BRANO PROPOSTO -
▶

C'era all'origine un'idea molto buona: "Chiediamo ai cittadini di destinare una parte delle tasse che pagano a una istituzione scientifica di loro scelta". L'idea era del ministro Tremonti e aveva lo scopo di compensare con una iniziativa democratica la tradizionale avarizia dello Stato nei confronti della ricerca scientifica. L'idea era stata tradotta nel 2005 nel "5 per mille". Ogni cittadino che pagava tasse poteva destinare, per ogni mille euro, 5 euro a un ente pubblico o privato, purché fosse non-profit e che avesse come scopo l'esecuzione della ricerca scientifica o il supporto ad essa.

Con il passare del tempo, tuttavia, si possono rovinare anche le migliori idee. I cambiamenti avvennero subito: al lancio dell'iniziativa la rosa degli aventi diritto al 5 per mille aumentò, estendendosi a tutte le Onlus indipendentemente dalla loro finalità. Nell'anno successivo, venne esteso anche alle amministrazioni comunali realizzando un paradosso per cui il cittadino in realtà pagava le tasse per sostenere i servizi pubblici e poi li sovvenzionava una seconda volta con la sua scelta.

◀

CONSEGNA A -
Stabilisci se ciascuna affermazione concorda con il brano sul 5 per mille, rispondendo sì o no e citando alla lettera le parole del brano che lo decidono: (i) l'idea all'origine del 5 per mille era del ministro Tremonti; (ii) al lancio dell'iniziativa il 5 per mille era riservato ai soli enti di ricerca scientifica; (iii) nell'anno successivo il 5 per mille fu esteso alle amministrazioni comunali.
CONSEGNA B -
Trascrivi senza modifiche le righe dei record partendo da quella con "left elbow: (380, 1147, 17)" e proseguendo fino a quella con "right wrist: (582, 1207, -5)", entrambe comprese.
I record non hanno alcun rapporto con il brano proposto.

INSIEME DEI RECORD -
▶

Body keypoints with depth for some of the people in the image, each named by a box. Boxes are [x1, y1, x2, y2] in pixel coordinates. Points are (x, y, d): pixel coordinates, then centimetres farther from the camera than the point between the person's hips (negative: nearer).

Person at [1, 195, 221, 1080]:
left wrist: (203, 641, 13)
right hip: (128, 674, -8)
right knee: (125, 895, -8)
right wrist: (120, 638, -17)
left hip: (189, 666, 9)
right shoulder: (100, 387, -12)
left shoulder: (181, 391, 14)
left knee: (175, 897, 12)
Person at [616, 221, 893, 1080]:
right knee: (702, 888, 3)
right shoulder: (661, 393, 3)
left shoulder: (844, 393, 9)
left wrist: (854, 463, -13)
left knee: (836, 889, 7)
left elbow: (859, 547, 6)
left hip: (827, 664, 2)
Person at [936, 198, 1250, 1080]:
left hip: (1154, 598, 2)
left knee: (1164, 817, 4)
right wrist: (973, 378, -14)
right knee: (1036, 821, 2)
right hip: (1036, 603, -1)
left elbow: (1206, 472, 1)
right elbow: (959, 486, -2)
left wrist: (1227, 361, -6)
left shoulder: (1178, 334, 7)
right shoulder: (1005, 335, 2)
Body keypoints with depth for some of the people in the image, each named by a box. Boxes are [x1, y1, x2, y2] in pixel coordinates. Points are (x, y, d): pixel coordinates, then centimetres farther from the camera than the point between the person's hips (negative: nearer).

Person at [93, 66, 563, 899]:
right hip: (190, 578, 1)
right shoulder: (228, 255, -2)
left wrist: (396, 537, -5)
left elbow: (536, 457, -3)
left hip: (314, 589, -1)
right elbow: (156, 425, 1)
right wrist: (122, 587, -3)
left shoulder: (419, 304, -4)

◀
▶

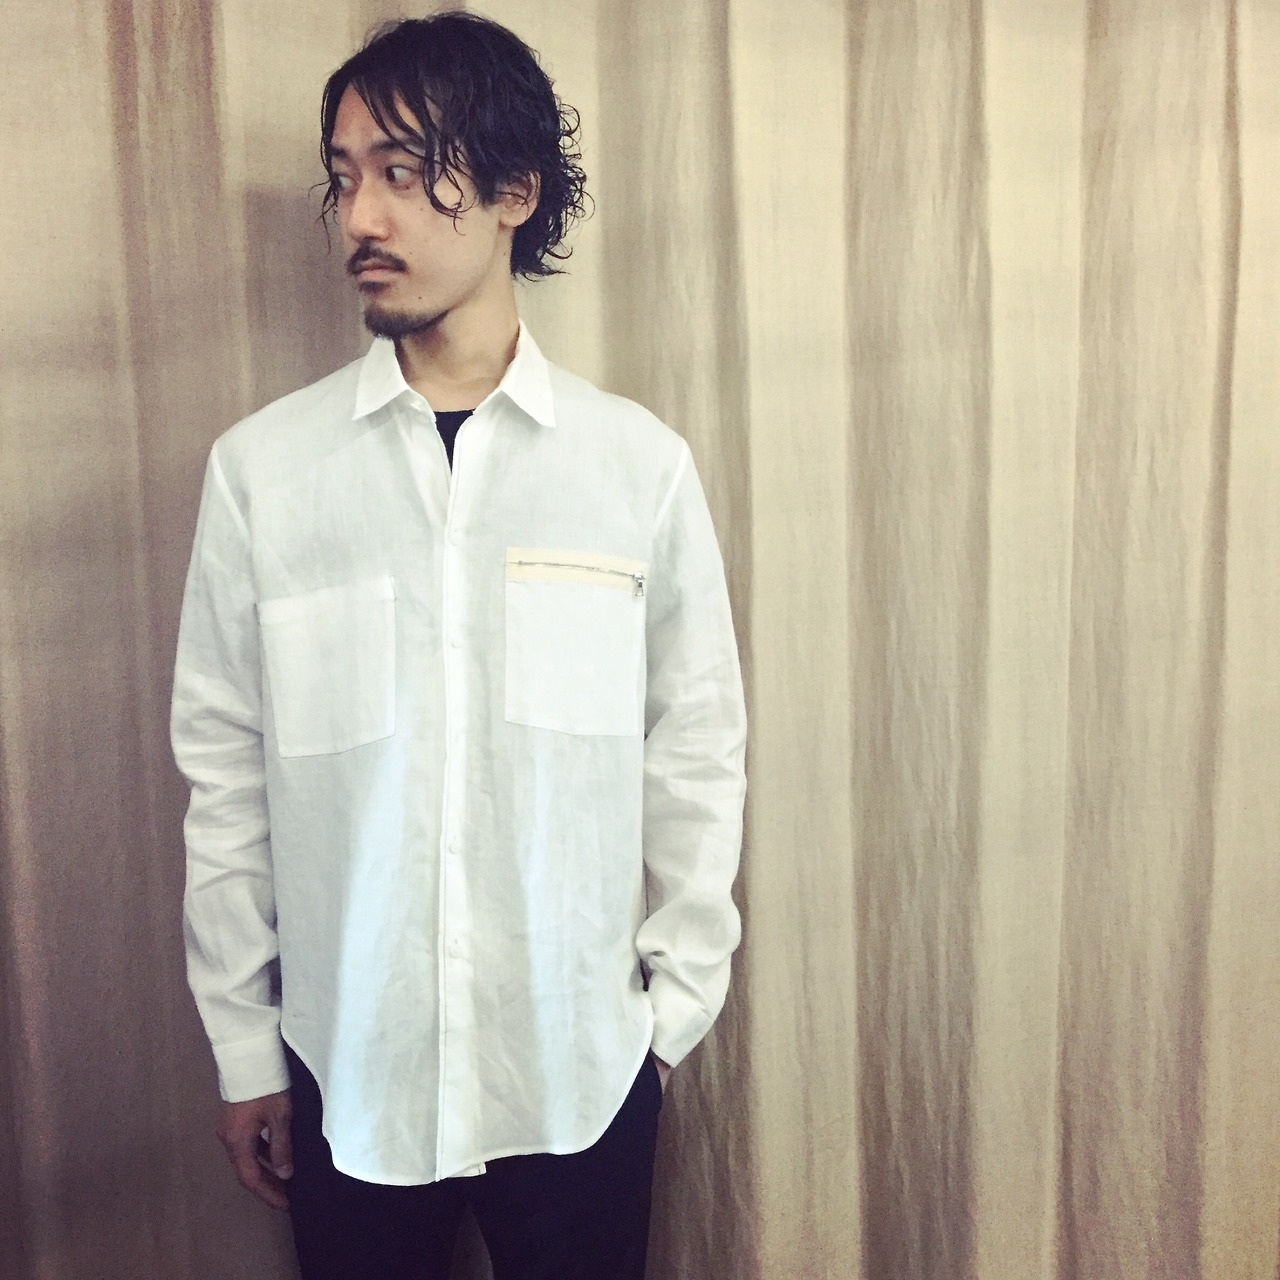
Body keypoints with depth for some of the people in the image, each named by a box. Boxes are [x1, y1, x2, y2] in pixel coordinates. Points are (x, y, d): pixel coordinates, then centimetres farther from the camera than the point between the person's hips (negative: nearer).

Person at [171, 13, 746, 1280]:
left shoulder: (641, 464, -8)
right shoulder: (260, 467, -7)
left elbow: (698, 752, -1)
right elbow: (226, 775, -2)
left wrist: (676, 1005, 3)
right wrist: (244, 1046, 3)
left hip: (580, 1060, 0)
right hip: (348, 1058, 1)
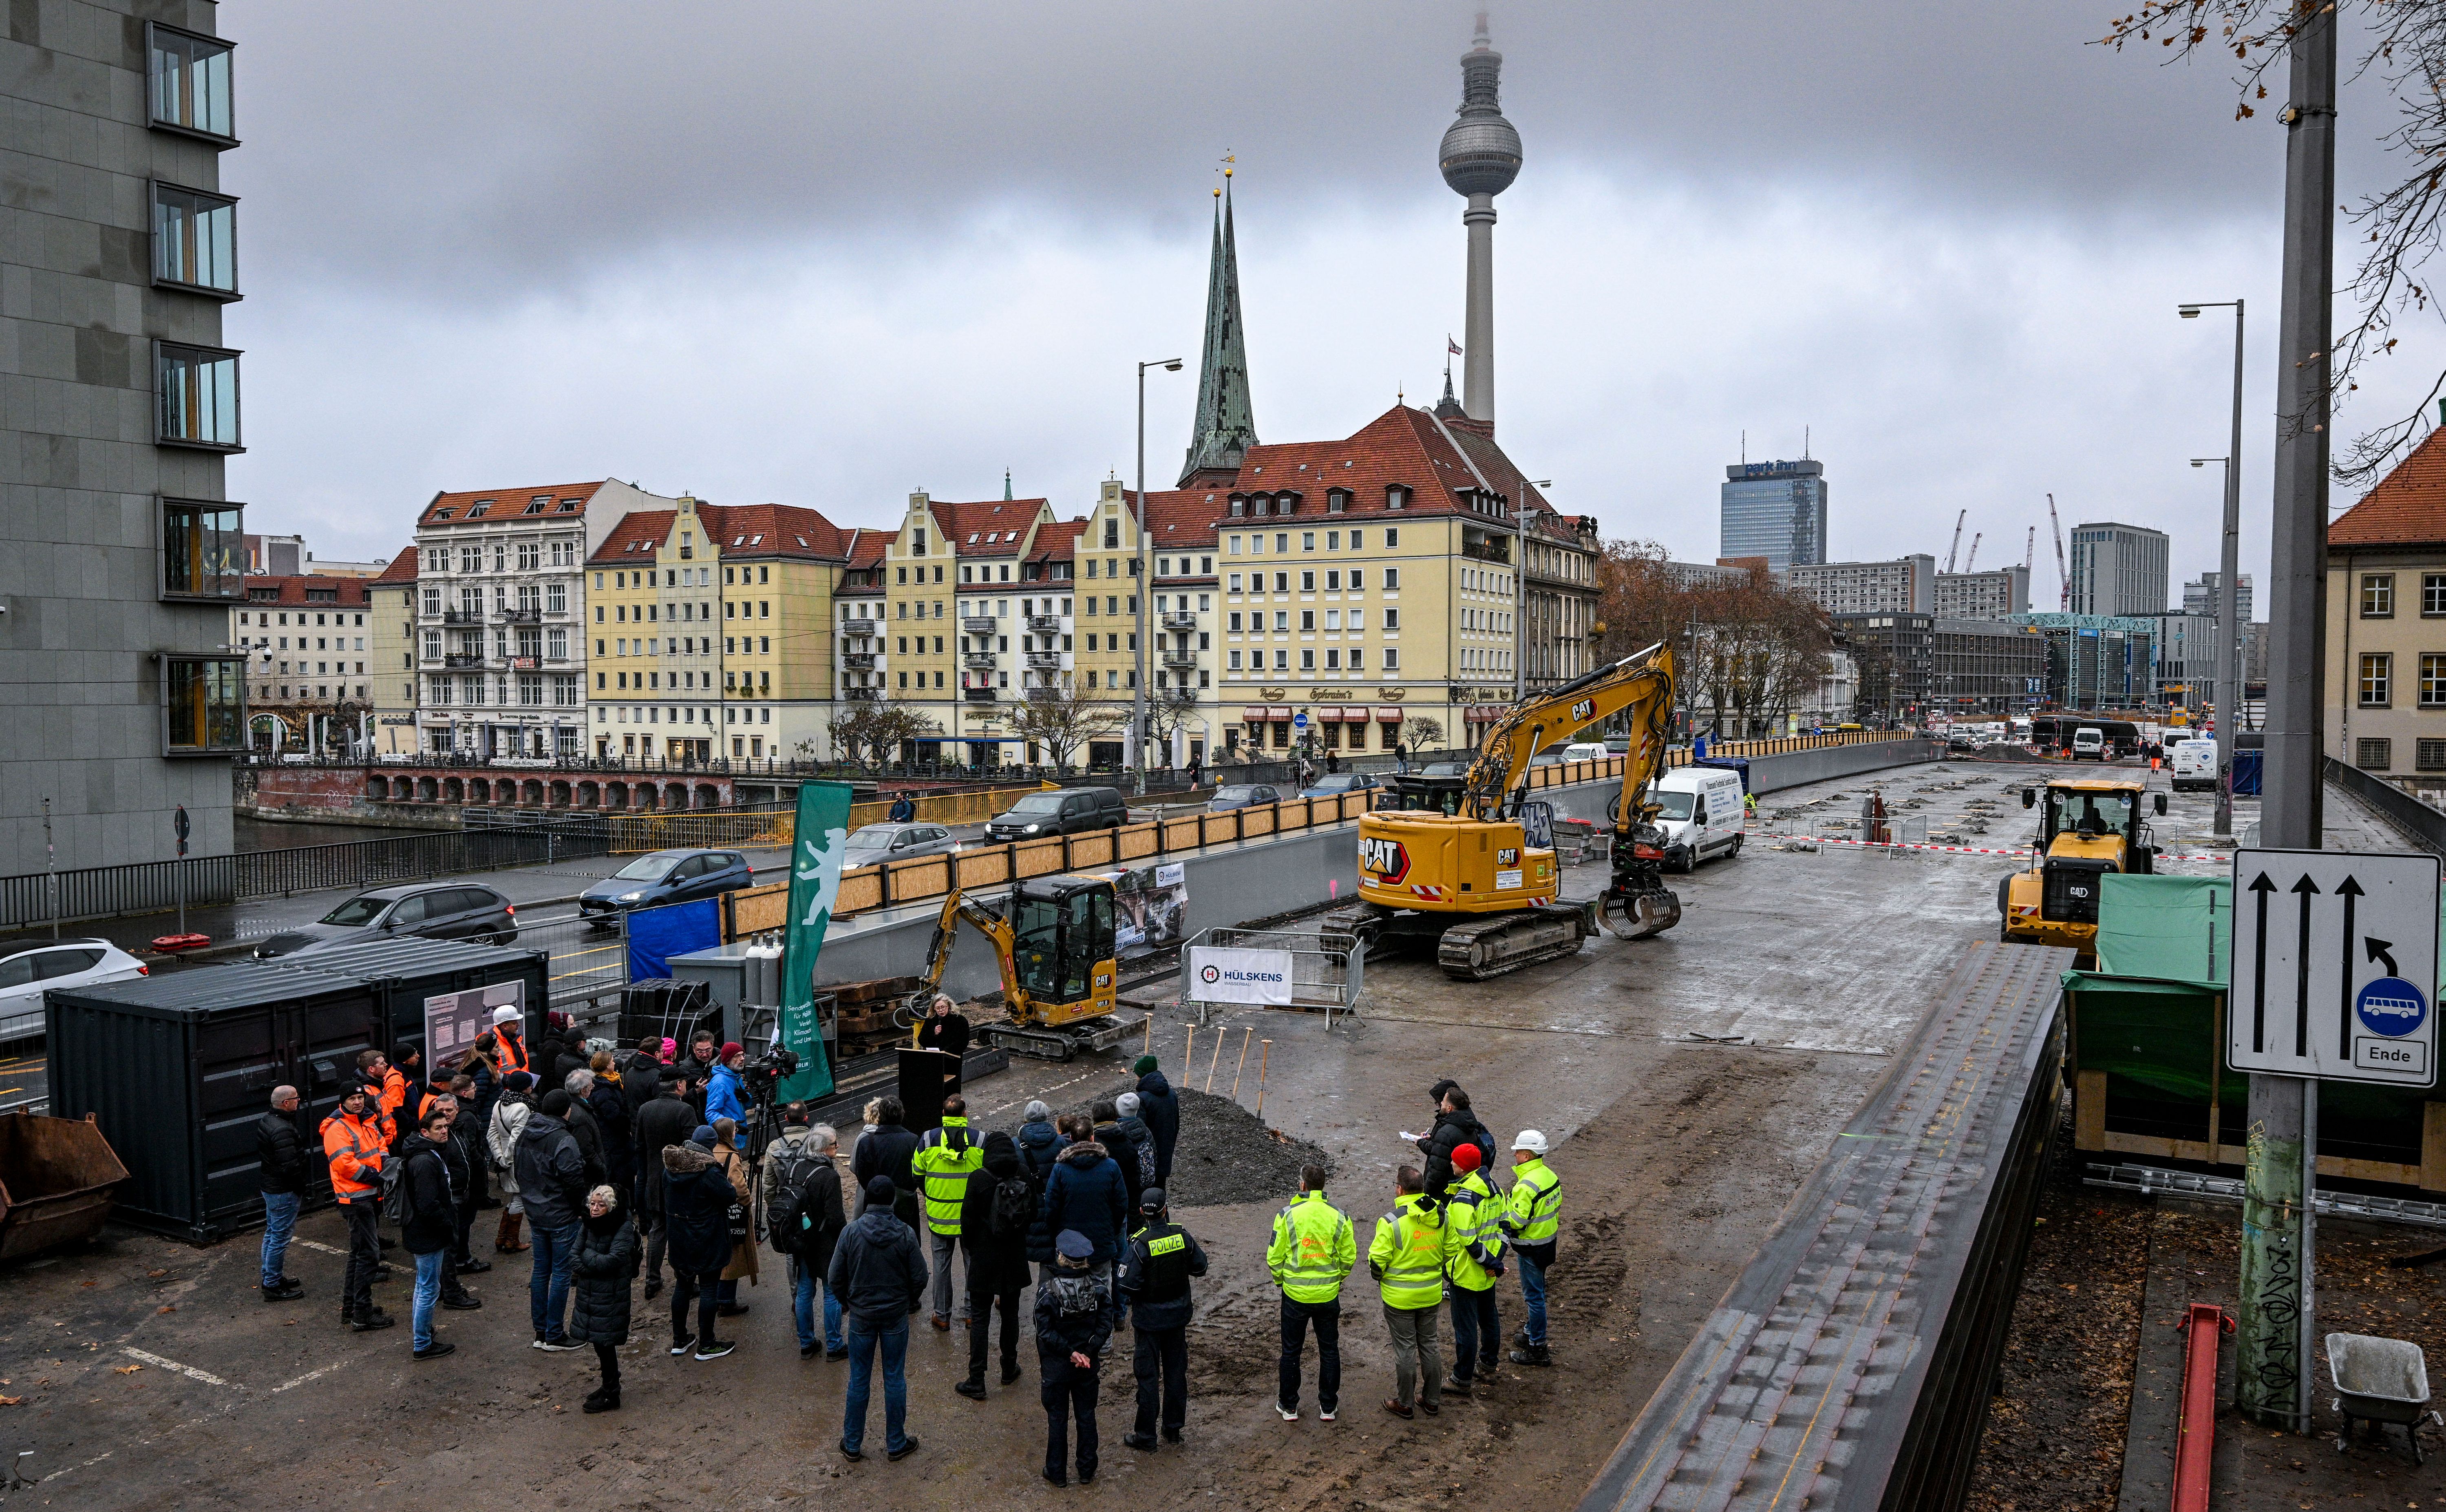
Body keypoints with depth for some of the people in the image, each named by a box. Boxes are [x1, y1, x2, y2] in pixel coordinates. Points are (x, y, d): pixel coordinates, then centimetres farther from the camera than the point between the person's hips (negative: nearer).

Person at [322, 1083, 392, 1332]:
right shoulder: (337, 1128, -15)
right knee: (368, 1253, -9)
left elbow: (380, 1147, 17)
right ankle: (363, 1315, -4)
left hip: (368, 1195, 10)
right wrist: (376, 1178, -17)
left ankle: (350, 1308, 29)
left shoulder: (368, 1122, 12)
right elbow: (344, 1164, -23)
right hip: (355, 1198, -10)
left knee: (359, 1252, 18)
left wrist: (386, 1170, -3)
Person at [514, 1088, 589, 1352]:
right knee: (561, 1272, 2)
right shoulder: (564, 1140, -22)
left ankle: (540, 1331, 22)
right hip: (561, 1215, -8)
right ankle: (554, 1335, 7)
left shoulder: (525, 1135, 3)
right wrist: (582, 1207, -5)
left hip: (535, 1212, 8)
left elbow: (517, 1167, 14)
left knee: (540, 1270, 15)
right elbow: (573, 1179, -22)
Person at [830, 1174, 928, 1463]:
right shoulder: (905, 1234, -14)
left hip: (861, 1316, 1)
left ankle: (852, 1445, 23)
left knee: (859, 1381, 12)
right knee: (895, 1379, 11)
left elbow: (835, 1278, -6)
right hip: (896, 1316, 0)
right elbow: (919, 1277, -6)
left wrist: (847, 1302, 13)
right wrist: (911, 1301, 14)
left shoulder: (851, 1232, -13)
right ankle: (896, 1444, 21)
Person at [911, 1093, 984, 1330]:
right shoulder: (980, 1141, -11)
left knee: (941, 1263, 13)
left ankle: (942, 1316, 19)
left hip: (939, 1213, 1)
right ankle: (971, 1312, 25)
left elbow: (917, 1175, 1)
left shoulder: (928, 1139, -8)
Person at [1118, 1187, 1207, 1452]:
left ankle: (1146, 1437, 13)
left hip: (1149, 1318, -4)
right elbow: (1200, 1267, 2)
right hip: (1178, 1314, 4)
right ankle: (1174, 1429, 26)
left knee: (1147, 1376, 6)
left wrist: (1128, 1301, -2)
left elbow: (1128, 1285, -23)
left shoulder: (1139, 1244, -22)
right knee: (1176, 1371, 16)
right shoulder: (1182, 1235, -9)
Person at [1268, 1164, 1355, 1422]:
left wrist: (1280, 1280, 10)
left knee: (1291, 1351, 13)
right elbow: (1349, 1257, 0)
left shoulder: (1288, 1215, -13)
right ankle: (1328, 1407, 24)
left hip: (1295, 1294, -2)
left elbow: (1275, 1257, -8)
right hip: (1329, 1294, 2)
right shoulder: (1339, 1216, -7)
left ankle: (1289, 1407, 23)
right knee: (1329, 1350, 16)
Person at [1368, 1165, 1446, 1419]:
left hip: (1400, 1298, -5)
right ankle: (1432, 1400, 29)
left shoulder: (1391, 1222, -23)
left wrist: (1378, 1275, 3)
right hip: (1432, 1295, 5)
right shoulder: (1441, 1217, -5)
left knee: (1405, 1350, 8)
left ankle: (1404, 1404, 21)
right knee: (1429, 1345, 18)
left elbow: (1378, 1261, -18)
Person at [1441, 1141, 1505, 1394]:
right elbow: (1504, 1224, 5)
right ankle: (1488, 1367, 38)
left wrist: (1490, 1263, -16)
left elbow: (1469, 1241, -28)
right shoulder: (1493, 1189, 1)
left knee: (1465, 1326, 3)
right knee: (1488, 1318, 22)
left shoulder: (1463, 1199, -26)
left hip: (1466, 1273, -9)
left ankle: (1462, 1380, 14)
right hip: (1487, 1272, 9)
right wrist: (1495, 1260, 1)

◀

RISULTATO ESERCIZIO A -
(i) Sì: «L'idea era del ministro Tremonti».
(ii) No: «al lancio dell'iniziativa la rosa degli aventi diritto al 5 per mille aumentò, estendendosi a tutte le Onlus indipendentemente dalla loro finalità».
(iii) Sì: «Nell'anno successivo, venne esteso anche alle amministrazioni comunali».

RISULTATO ESERCIZIO B -
left elbow: (380, 1147, 17)
right ankle: (363, 1315, -4)
left hip: (368, 1195, 10)
right wrist: (376, 1178, -17)
left ankle: (350, 1308, 29)
left shoulder: (368, 1122, 12)
right elbow: (344, 1164, -23)
right hip: (355, 1198, -10)
left knee: (359, 1252, 18)
left wrist: (386, 1170, -3)
Person at [514, 1088, 589, 1352]:
right knee: (561, 1272, 2)
right shoulder: (564, 1140, -22)
left ankle: (540, 1331, 22)
right hip: (561, 1215, -8)
right ankle: (554, 1335, 7)
left shoulder: (525, 1135, 3)
right wrist: (582, 1207, -5)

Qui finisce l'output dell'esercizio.